** Opening Given text block **
Mokonyane: The woman, the Premier

Monday, August 26, 2013
By: 
Amukelani Chauke

Being a woman in a leadership position previously dominated by the so-called boys’ club often means you have to put in more effort than your male counterparts.

But when Nomvula Mokonyane became the first woman to be appointed as Gauteng Premier in 2009, she refused to give in to these stereotypes.

In an exclusive interview with SAnews at her Simmonds Street headquarters in central Johannesburg, Mokonyane says throughout her five-year tenure in office, she has had to flex her muscle more than was required because of her gender – which she says remains a challenge for many other women in a similar position.

“The issue of patriarchy and sexism has taken a different form. Sometimes it does not come raw where you are told you can’t do this because you are a woman.

“But you will find that there will be a lot of contestation on the ability and the potential you hold, and you have to do twice or three times more than what your male counterparts do,” she says.

Mokonyane also says that following her appointment, critics went as far as saying that she would not last in office, and that she would not complete her five-year term. At this point, Mokonyane pauses, gives a faint smile, and says she has always warded off those who targeted her because of her gender. 

“And I think for me, the strength that I have always had was that I have always refused to be seen as just a woman but at the same time, I resent anyone who cannot see that I am a woman.
** Closing Given text block **
** Opening Supplied entries block **
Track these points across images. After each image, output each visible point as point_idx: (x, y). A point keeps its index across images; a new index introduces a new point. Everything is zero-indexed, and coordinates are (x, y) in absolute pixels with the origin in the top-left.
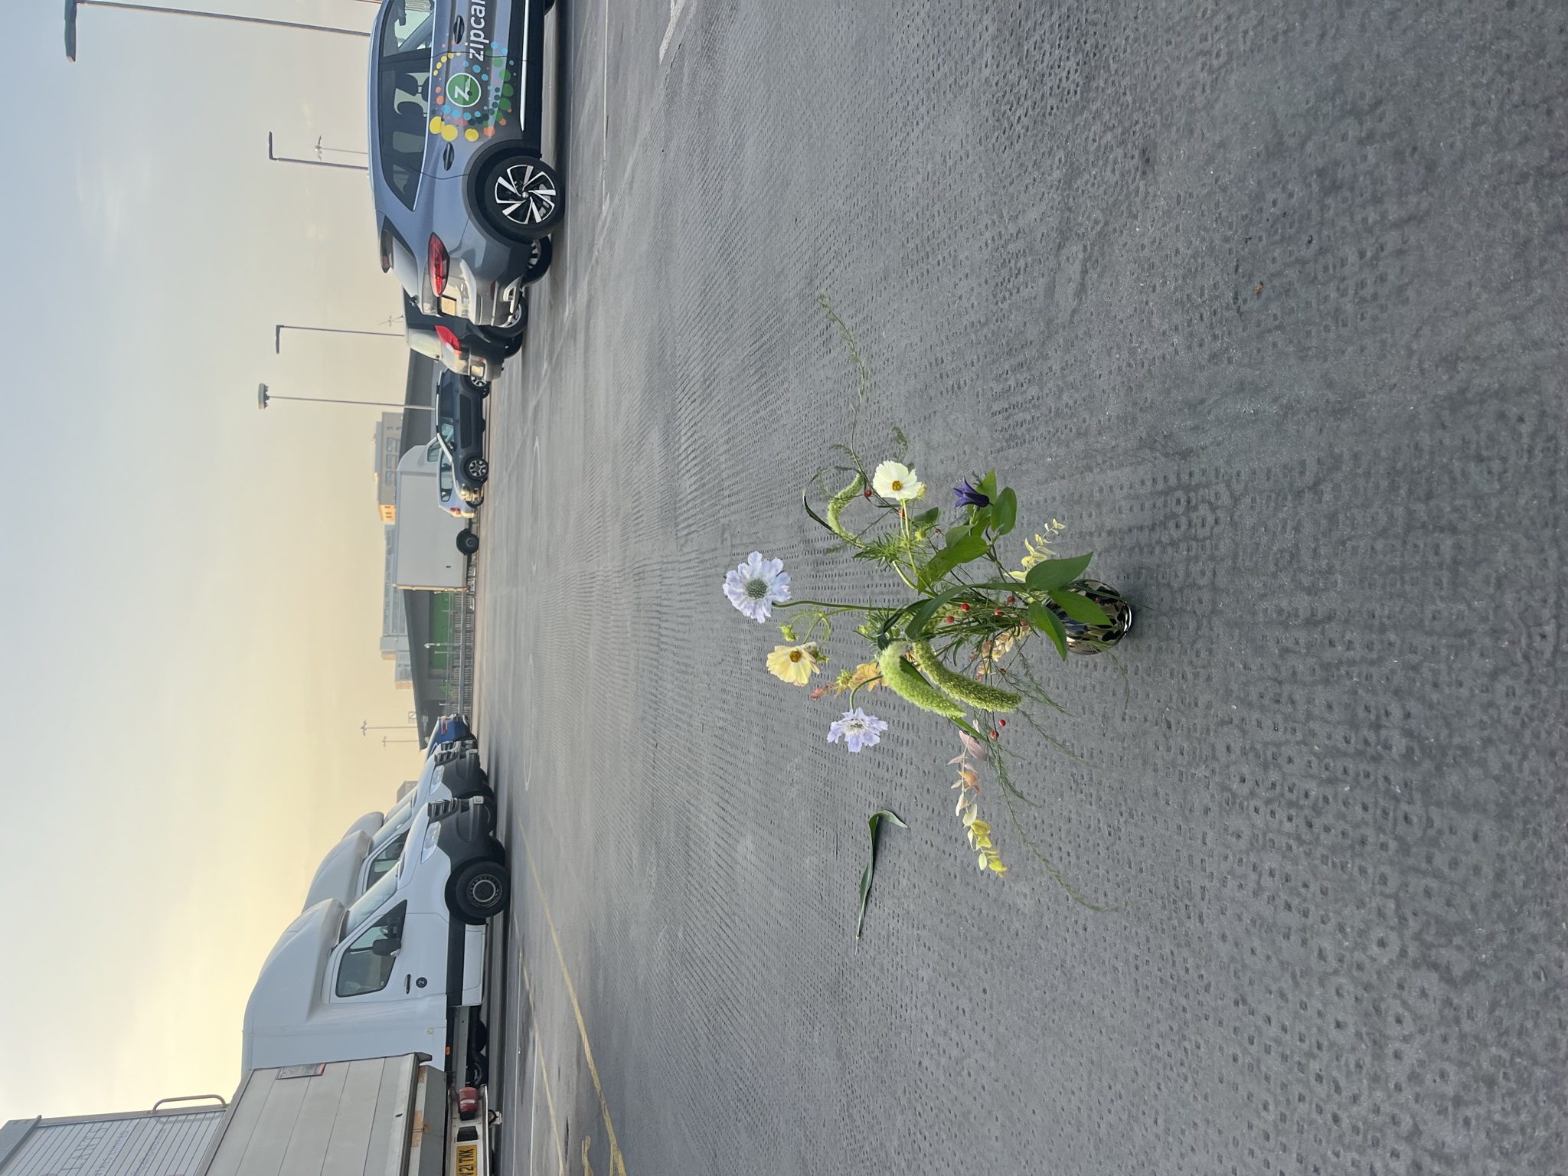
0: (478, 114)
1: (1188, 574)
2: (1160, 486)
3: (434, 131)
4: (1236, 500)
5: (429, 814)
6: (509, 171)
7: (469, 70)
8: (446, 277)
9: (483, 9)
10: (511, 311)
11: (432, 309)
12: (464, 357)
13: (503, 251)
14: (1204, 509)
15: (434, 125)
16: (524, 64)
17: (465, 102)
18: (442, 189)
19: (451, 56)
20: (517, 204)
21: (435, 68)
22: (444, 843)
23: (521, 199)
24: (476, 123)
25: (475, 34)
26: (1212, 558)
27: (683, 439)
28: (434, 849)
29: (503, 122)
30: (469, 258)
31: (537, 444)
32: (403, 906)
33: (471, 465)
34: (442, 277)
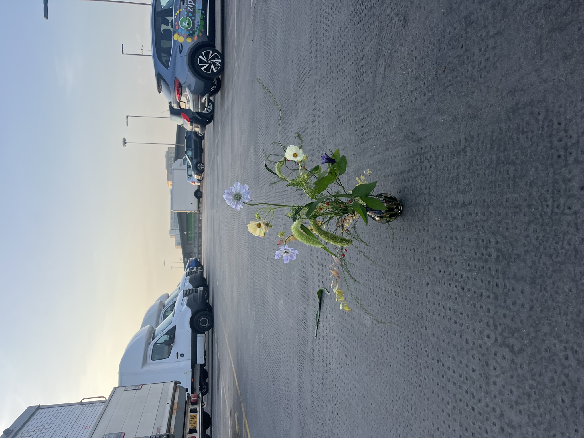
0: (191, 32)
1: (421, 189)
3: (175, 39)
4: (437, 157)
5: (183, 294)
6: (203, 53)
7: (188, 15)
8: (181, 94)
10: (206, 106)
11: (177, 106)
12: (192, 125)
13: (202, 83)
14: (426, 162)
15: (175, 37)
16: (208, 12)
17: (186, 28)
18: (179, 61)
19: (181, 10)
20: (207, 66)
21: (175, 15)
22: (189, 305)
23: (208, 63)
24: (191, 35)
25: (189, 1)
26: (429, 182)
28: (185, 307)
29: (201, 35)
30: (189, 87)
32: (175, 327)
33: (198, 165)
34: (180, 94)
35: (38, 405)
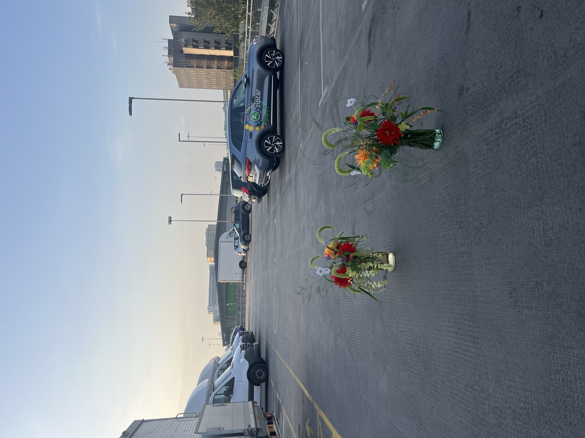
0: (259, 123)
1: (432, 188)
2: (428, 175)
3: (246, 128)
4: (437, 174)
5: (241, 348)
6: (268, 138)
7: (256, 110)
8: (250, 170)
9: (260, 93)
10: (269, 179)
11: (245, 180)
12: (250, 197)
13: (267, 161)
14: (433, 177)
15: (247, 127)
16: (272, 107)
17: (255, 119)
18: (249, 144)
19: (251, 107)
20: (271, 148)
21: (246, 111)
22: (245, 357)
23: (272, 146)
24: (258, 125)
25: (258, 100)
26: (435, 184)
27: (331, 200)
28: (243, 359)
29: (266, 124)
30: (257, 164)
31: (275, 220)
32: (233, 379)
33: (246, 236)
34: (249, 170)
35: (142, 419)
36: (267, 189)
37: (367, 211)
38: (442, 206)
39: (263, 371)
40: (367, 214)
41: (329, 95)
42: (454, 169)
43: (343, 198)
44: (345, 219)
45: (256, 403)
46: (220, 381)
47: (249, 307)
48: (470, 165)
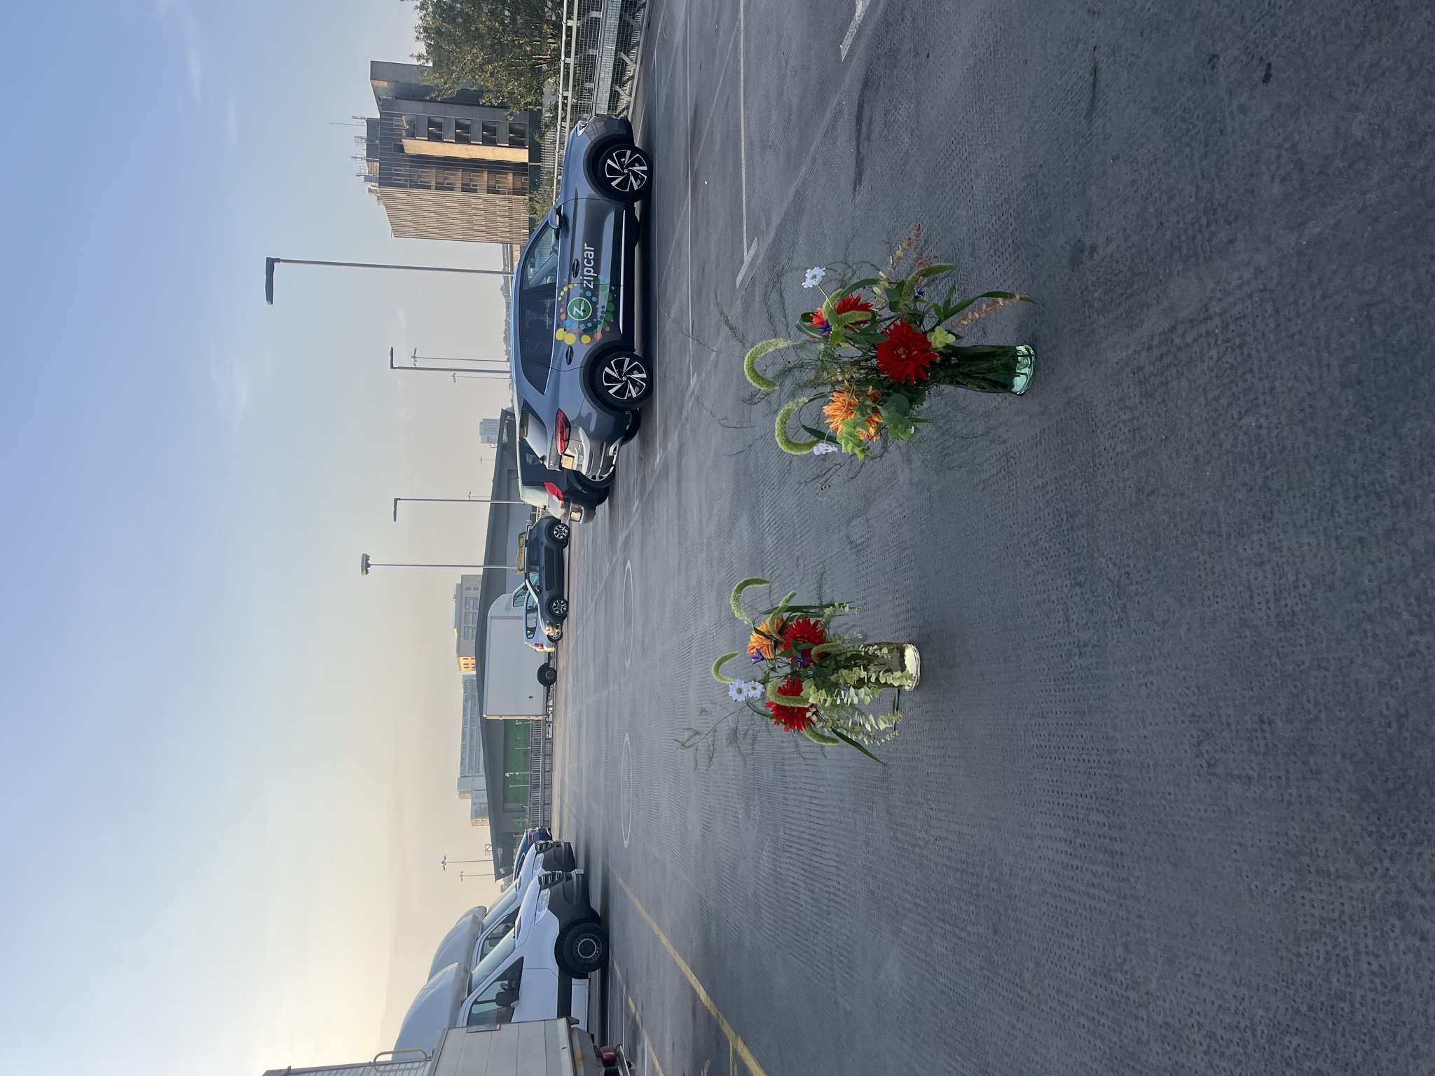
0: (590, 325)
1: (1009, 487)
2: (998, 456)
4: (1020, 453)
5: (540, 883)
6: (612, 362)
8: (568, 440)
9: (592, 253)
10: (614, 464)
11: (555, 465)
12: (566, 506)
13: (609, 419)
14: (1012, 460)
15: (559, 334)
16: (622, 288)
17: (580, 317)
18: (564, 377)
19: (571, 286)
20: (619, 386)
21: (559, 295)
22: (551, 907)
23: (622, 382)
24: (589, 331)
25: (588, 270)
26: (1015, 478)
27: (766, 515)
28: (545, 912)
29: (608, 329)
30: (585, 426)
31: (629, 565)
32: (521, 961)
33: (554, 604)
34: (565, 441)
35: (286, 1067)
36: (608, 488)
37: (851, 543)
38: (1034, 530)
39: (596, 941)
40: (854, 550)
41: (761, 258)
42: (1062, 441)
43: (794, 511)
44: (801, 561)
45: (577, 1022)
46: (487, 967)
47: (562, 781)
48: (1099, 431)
** Closing Supplied entries block **
* [Your tasks]
1. Edit the Mokonyane article by reproducing the passage between "Mokonyane: The woman, the" and "to these stereotypes.", inclusive, with "stereotypes" replaced by "expectations".
2. Condense the paragraph of the Mokonyane article that begins "Mokonyane also says that following her appointment" while keeping its main facts.
3. According to the Mokonyane article, where are Mokonyane's headquarters located?
Use only the Mokonyane article to complete these tasks.

* [Solutions below]
1.
Mokonyane: The woman, the Premier

Monday, August 26, 2013
By: 
Amukelani Chauke

Being a woman in a leadership position previously dominated by the so-called boys’ club often means you have to put in more effort than your male counterparts.

But when Nomvula Mokonyane became the first woman to be appointed as Gauteng Premier in 2009, she refused to give in to these expectations.

2. After Mokonyane's appointment, critics claimed she would not last or finish her five-year term. With a faint smile, she says she has always fended off those who targeted her because of her gender.

3. On Simmonds Street in central Johannesburg.